### SUPPLIED PASSAGE:

────────────────────

In 2002, Gwen Araujo, a transgender woman, was brutally beaten to death at a house party in Newark, California by a group of men. The attack came after two of them, who had earlier had sexual relations with her, discovered she was a transgender woman.
Her case is striking not only for the lurid nature of her murder but for the fact that at trial, defendants tried to invoke a trans panic defense, a rare but indisputably toxic legal strategy. Similar in form to gay panic defenses, they seek to pin blame for violence and assault on one's sexual orientation or gender identity. Though not often successful—two juries rejected its use by Araujo's killers—they are troubling for the fact that in most states they're allowable at all.
In 2013, the American Bar Association (ABA) released a resolution calling for federal, state and local governments to pass legislation curtailing their use; the following year, California became the first state to ban them, partly due to the advocacy of Araujo's mother, Sylvia. Last week, Illinois passed a bill banning the defense, which Governor Bruce Rauner has indicated he will sign; it will become only the second state to do so.
While more than applause-worthy, it's worrying that a vast majority of states have yet to ban a legal defense that uses one's gender or sexual identity to justify violence. More worryingly, a handful of states besides California and Illinois that have recently tried to ban these defenses have failed—and though legislation is in progress in others, bills that haven't passed are a case study in the bureaucratic red tape that can bog down what should be all but an open-and-shut effort.
In 2015, lawmakers in both New Jersey and Pennsylvania introduced efforts to ban the use of panic defenses; both efforts eventually died in committee. Pennsylvania representative Michael Schlossberg, who introduced his state's legislation, said his state's bill faced death by backburner in the state's judiciary committee.
"How in God's name could [panic defenses] be real in the 21st century?" he said. "We introduced [our bill] late, and there wasn't an interest, unfortunately," he added.

────────────────────

Source data:
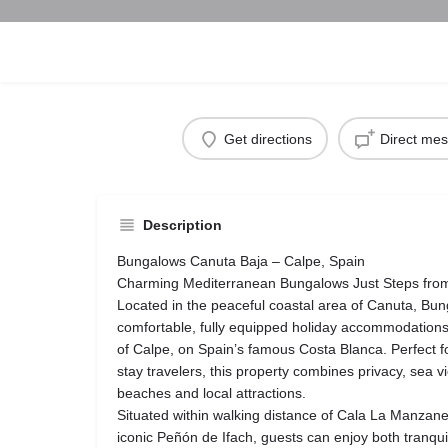
Get directions
Direct me
Description
Bungalows Canuta Baja – Calpe, Spain
Charming Mediterranean Bungalows Just Steps fro
Located in the peaceful coastal area of Canuta, Bu
comfortable, fully equipped holiday accommodations 
of Calpe, on Spain’s famous Costa Blanca. Perfect fo
stay travelers, this property combines privacy, sea 
beaches and local attractions.
Situated within walking distance of Cala La Manzane
iconic Peñón de Ifach, guests can enjoy both tranqui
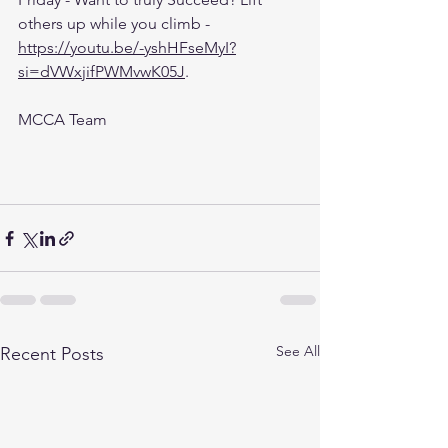
others up while you climb - 
https://youtu.be/-yshHFseMyI?
si=dVWxjifPWMvwK05J
.
MCCA Team 
See All
Recent Posts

────────────────────

### EXERCISE DIRECTIONS:
Write a continuation of the article on state efforts to ban trans and gay panic defenses, starting after its last sentence. The rows come from a different source than the text about bans on panic defenses.

### YOUR RESPONSE:
Schlossberg isn't deterred, and said he's considering reintroducing the state's bill at a later date. New Jersey lawmakers haven't given up either, having carried over their bill into the current legislative session, where it now sits again with the judiciary committee.
In the District of Columbia, the "Secure a Fair and Equitable Trial Act of 2017," which seeks limits on the use of panic defenses, was introduced this February, where it now also sits under review by a judiciary committee. DC councilmember David Grosso, who helped introduce the legislation, said he fears it could run into the same problems that have plagued similar bills elsewhere.
"At this point, it's just bureaucracy and time that's the opposition to legislation like this," he said.
Former California State Assembly member Susan Bonilla, who introduced California's bill banning panic defenses, noted that their effort did pass by a wide margin, but faced opposition in the state's Committee on Public Safety because "the consultants to that committee at the time tended to be former public defenders." Adding, "They had raised concerns that by banning panic defenses, defendants would be denied a complete and fully-rigorous defense.
But the ABA's resolution against them contends that "the defense has no medical or psychological basis," and their use "to make a case for either insanity or diminished capacity is inappropriate," since homosexual panic disorder—what was once thought by psychiatrists to be a panic brought on by perversion—is no longer recognized by the American Psychiatric Association's Diagnostic and Statistical Manual of Mental Disorders.
"Gay and trans panic defenses are used with much more frequency than most people think," said D'Arcy Kemnitz, Executive Director of the National LGBT Bar Association, which helped put forward the ABA resolution. "This, however, misses the point of the ABA resolution and numerous pieces of legislation throughout the country: any use of these defenses are unacceptable."
Recent cases have shown that the defense can be used effectively, sometimes to help mitigate sentencing, such as that of the murder of Larry King, an openly gay 15-year-old Oxnard, California student who was shot by classmate Brandon McInerney in 2008.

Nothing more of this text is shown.